May 3, 2014

On The Bitter Tea of General Yen (Capra, 1933)

Had the chance to see this at Film Forum. Was immediately taken with Barbara Stanwyck. She's like the original Greta Gerwig!


Frank Capra’s The Bitter Tea of General Yen (1933), set in Shanghai during the Chinese Civil War, features Barbara Stanwyck as an American missionary’s fiancĂ©e who develops a psychosexual interest in General Yen, played by Nils Asther in yellowface. General Yen, too, is fascinated with Stanwyck’s character Megan and holds her hostage at his estate. The film is not a romance in the usual sense of the word; rather, Yen waits patiently for his hostage to capitulate and accept her capture, while Megan fights against the anxiously erotic feelings she has for this strange, baroque man. After an intense sex dream, Megan decides to give in to Yen, but it is too late — the general has poisoned himself because of his unrequited love. While other films may portray the female figure as a damsel in distress against a foreign Other, no white man comes to save Megan and preserve her white purity. The film is less an action narrative in which Megan is to be saved than a horror film about interracial desire. While the configuration of the General Yen character as a godless heathen yet elegant mandarin is undoubtedly racist, it is canny casting: for what is General Yen but an erotic fiction of a white woman’s imagination in the first place?
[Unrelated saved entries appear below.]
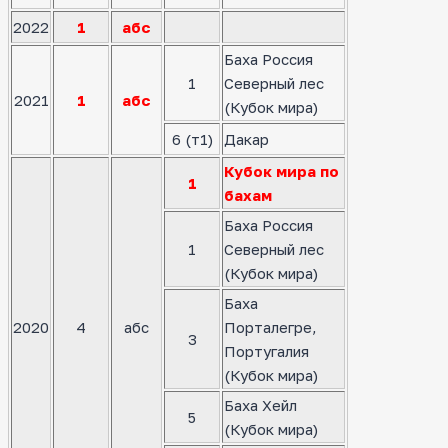
2022
1
абс
Баха Россия
1
Северный лес
2021
1
абс
(Кубок мира)
6 (т1)
Дакар
Кубок мира по
1
бахам
Баха Россия
1
Северный лес
(Кубок мира)
Баха
2020
4
абс
Порталегре,
3
Португалия
(Кубок мира)
Баха Хейл
5
(Кубок мира)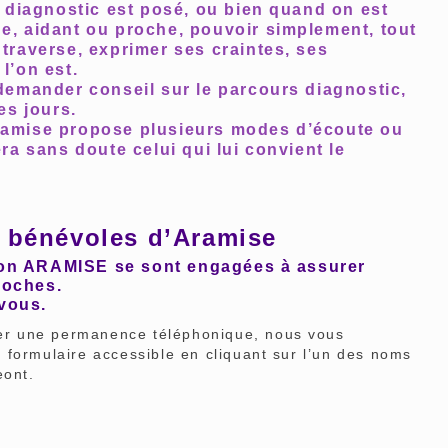
 diagnostic est posé, ou bien quand on est
de, aidant ou proche, pouvoir simplement, tout
 traverse, exprimer ses craintes, ses
l’on est.
emander conseil sur le parcours diagnostic,
les jours.
amise propose plusieurs modes d’écoute ou
a sans doute celui qui lui convient le
s bénévoles d’Aramise
tion ARAMISE se sont engagées à assurer
roches.
 vous.
r une permanence téléphonique, nous vous
 formulaire accessible en cliquant sur l’un des noms
eont.
: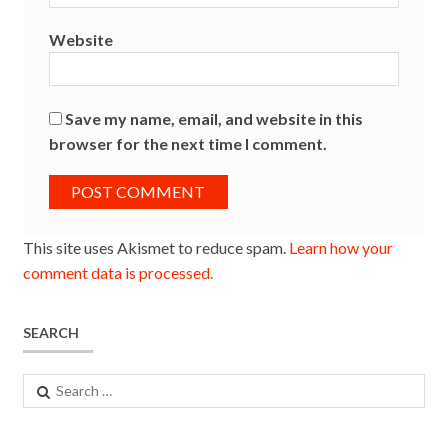
Website
Save my name, email, and website in this
browser for the next time I comment.
This site uses Akismet to reduce spam.
Learn how your
comment data is processed.
SEARCH
Search
for: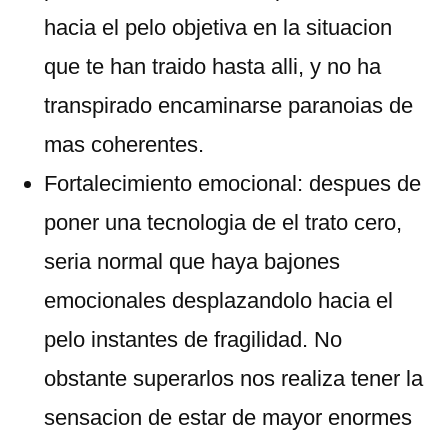
hacia el pelo objetiva en la situacion
que te han traido hasta alli, y no ha
transpirado encaminarse paranoias de
mas coherentes.
Fortalecimiento emocional: despues de
poner una tecnologia de el trato cero,
seri­a normal que haya bajones
emocionales desplazandolo hacia el
pelo instantes de fragilidad. No
obstante superarlos nos realiza tener la
sensacion de estar de mayor enormes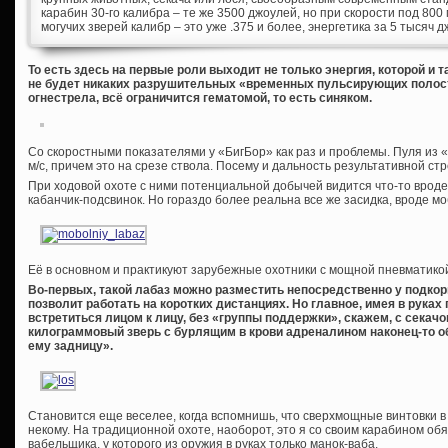
карабин 30-го калибра – те же 3500 джоулей, но при скорости под 80
могучих зверей калибр – это уже .375 и более, энергетика за 5 тысяч 
То есть здесь на первые роли выходит не только энергия, которой и т
не будет никаких разрушительных «временных пульсирующих полост
огнестрела, всё ограничится гематомой, то есть синяком.
Со скоростными показателями у «БигБор» как раз и проблемы. Пуля из «
м/с, причем это на срезе ствола. Посему и дальность результативной стр
При ходовой охоте с ними потенциальной добычей видится что-то вроде 
кабанчик-подсвинок. Но гораздо более реальна все же засидка, вроде м
Её в основном и практикуют зарубежные охотники с мощной пневматикой
Во-первых, такой лабаз можно разместить непосредственно у подко
позволит работать на коротких дистанциях. Но главное, имея в руках
встретиться лицом к лицу, без «группы поддержки», скажем, с секачо
килограммовый зверь с бурлящим в крови адреналином наконец-то о
ему задницу».
Становится еще веселее, когда вспомнишь, что сверхмощные винтовки в
некому. На традиционной охоте, наоборот, это я со своим карабином обя
вабельщика, у которого из оружия в руках только манок-ваба.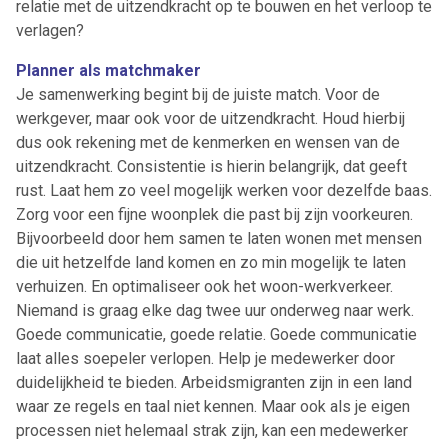
relatie met de uitzendkracht op te bouwen en het verloop te
verlagen?
Planner als matchmaker
Je samenwerking begint bij de juiste match. Voor de
werkgever, maar ook voor de uitzendkracht. Houd hierbij
dus ook rekening met de kenmerken en wensen van de
uitzendkracht. Consistentie is hierin belangrijk, dat geeft
rust. Laat hem zo veel mogelijk werken voor dezelfde baas.
Zorg voor een fijne woonplek die past bij zijn voorkeuren.
Bijvoorbeeld door hem samen te laten wonen met mensen
die uit hetzelfde land komen en zo min mogelijk te laten
verhuizen. En optimaliseer ook het woon-werkverkeer.
Niemand is graag elke dag twee uur onderweg naar werk.
Goede communicatie, goede relatie. Goede communicatie
laat alles soepeler verlopen. Help je medewerker door
duidelijkheid te bieden. Arbeidsmigranten zijn in een land
waar ze regels en taal niet kennen. Maar ook als je eigen
processen niet helemaal strak zijn, kan een medewerker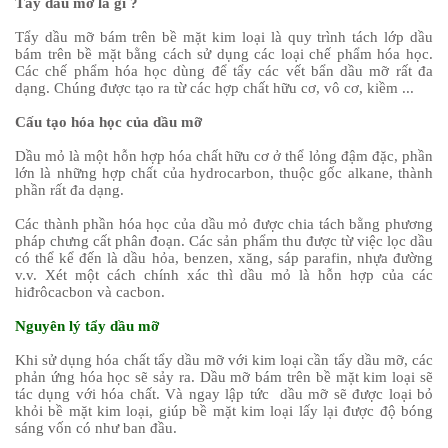
Tẩy dầu mỡ là gì ?
Tẩy dầu mỡ bám trên bề mặt kim loại là quy trình tách lớp dầu
bám trên bề mặt bằng cách sử dụng các loại chế phẩm hóa học.
Các chế phẩm hóa học dùng để tẩy các vết bẩn dầu mỡ rất đa
dạng. Chúng được tạo ra từ các hợp chất hữu cơ, vô cơ, kiềm ...
Cấu tạo hóa học của dầu mỡ
Dầu mỏ là một hỗn hợp hóa chất hữu cơ ở thể lỏng đậm đặc, phần
lớn là những hợp chất của hydrocarbon, thuộc gốc alkane, thành
phần rất đa dạng.
Các thành phần hóa học của dầu mỏ được chia tách bằng phương
pháp chưng cất phân đoạn. Các sản phẩm thu được từ việc lọc dầu
có thể kể đến là dầu hỏa, benzen, xăng, sáp parafin, nhựa đường
v.v.
Xét một cách chính xác thì dầu mỏ là hỗn hợp của các
hiđrôcacbon và cacbon.
Nguyên lý tẩy dầu mỡ
Khi sử dụng hóa chất tẩy dầu mỡ với kim loại cần tẩy dầu mỡ, các
phản ứng hóa học sẽ sảy ra. Dầu mỡ bám trên bề mặt kim loại sẽ
tác dụng với hóa chất. Và ngay lập tức dầu mỡ sẽ được loại bỏ
khỏi bề mặt kim loại, giúp bề mặt kim loại lấy lại được độ bóng
sáng vốn có như ban đầu.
Orientalism is a way to read and author text into being. The text does not produce itself. The character is so ridiculous, and so intertwined with Megan’s own sexual self, that he does not really exist at all, but is a mirror or projection, a phantasm. Asther’s performance is not that of an Oriental mad villain, but an impression of the white imagination. The on-screen prohibition of sexual contact between actors of different races belies a thematic fascination with miscegenation.